Dataset entries
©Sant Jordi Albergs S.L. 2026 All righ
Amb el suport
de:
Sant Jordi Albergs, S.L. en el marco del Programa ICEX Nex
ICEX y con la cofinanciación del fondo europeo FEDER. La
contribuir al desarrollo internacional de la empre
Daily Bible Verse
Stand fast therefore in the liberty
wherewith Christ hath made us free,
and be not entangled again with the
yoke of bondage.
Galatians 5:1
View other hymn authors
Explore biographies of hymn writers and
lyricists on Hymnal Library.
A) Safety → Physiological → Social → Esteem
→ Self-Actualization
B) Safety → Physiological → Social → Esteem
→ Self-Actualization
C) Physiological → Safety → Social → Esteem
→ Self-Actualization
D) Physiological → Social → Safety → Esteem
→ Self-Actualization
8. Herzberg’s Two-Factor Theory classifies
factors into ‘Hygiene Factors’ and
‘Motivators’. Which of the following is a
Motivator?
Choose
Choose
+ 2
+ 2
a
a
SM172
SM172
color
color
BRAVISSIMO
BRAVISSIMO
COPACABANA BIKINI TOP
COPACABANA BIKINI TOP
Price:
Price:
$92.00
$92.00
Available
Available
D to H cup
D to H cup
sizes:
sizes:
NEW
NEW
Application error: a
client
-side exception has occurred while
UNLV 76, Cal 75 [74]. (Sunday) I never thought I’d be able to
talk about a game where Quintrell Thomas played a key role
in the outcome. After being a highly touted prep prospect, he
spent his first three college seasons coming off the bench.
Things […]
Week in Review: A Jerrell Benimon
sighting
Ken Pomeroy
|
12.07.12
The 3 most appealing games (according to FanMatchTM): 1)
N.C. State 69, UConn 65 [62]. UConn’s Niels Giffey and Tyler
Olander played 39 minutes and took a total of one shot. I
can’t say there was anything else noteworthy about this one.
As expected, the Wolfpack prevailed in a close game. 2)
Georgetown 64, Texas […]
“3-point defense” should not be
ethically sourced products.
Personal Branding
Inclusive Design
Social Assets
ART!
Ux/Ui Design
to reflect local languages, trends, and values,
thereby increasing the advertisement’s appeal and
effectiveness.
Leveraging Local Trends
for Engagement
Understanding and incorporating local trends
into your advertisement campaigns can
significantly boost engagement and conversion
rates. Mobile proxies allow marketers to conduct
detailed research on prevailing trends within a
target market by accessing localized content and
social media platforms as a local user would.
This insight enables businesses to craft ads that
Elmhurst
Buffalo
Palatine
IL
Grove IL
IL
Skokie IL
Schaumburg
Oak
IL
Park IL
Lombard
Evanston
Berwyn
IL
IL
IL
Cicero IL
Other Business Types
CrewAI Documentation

◆ To do ◆
From the entries above, copy each line that holds "into".

◆ Reply to the exercise ◆
factors into ‘Hygiene Factors’ and
into your advertisement campaigns can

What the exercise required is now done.